— Begin Excerpted data —

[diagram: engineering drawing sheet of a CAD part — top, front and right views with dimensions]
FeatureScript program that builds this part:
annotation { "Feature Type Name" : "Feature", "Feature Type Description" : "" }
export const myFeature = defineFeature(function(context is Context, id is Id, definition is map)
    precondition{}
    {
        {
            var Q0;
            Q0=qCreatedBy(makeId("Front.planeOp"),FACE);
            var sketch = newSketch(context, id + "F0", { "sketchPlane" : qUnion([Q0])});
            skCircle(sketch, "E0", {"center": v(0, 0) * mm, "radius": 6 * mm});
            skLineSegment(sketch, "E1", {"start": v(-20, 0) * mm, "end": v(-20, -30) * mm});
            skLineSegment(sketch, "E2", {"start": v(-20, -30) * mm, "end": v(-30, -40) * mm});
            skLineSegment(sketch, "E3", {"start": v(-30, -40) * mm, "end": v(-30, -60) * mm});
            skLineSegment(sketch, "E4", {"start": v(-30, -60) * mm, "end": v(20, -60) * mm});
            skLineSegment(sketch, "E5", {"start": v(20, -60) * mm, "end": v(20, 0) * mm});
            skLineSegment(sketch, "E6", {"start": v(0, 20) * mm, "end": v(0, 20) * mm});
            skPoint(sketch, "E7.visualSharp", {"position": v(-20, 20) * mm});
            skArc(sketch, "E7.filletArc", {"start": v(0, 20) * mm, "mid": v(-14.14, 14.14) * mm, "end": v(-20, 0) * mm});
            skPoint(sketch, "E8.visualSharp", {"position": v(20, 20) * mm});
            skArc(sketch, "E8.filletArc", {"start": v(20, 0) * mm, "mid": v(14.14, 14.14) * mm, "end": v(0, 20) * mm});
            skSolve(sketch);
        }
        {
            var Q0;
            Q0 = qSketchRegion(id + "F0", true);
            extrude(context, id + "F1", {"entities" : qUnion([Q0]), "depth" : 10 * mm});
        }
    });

— End Excerpted data —

> [Aim of the task]
Report every line of the records above that contains the string "context". Treat uppercase and lowercase letters as different.

> [Output below]
export const myFeature = defineFeature(function(context is Context, id is Id, definition is map)
            var sketch = newSketch(context, id + "F0", { "sketchPlane" : qUnion([Q0])});
            extrude(context, id + "F1", {"entities" : qUnion([Q0]), "depth" : 10 * mm});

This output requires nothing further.